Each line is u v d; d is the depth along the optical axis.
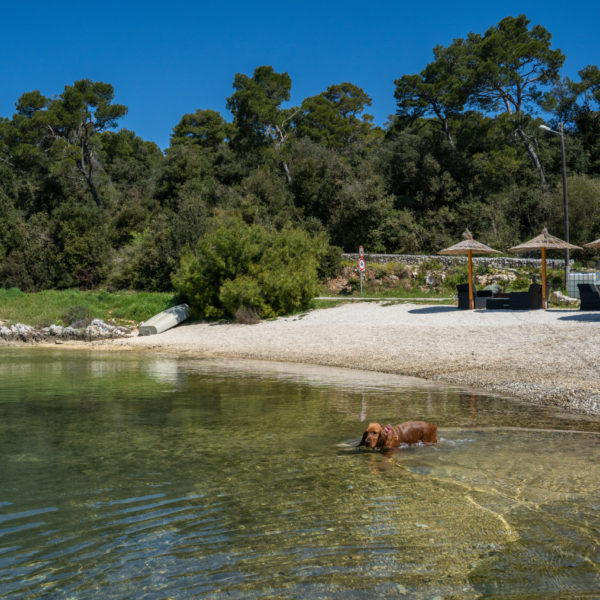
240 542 4.14
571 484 5.40
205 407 9.84
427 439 7.08
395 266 33.59
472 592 3.40
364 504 4.89
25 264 40.34
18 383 13.09
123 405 10.12
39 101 52.28
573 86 49.94
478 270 31.69
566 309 20.84
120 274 39.12
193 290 27.28
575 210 38.88
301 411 9.34
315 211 49.66
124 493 5.25
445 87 47.66
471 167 46.53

☆ ☆ ☆ ☆ ☆

TASK OBJECTIVE: Starting from the line that contains "566 309 20.84", reproduce each line of the data exactly through the last one.

EXERCISE ANSWER:
566 309 20.84
120 274 39.12
193 290 27.28
575 210 38.88
301 411 9.34
315 211 49.66
124 493 5.25
445 87 47.66
471 167 46.53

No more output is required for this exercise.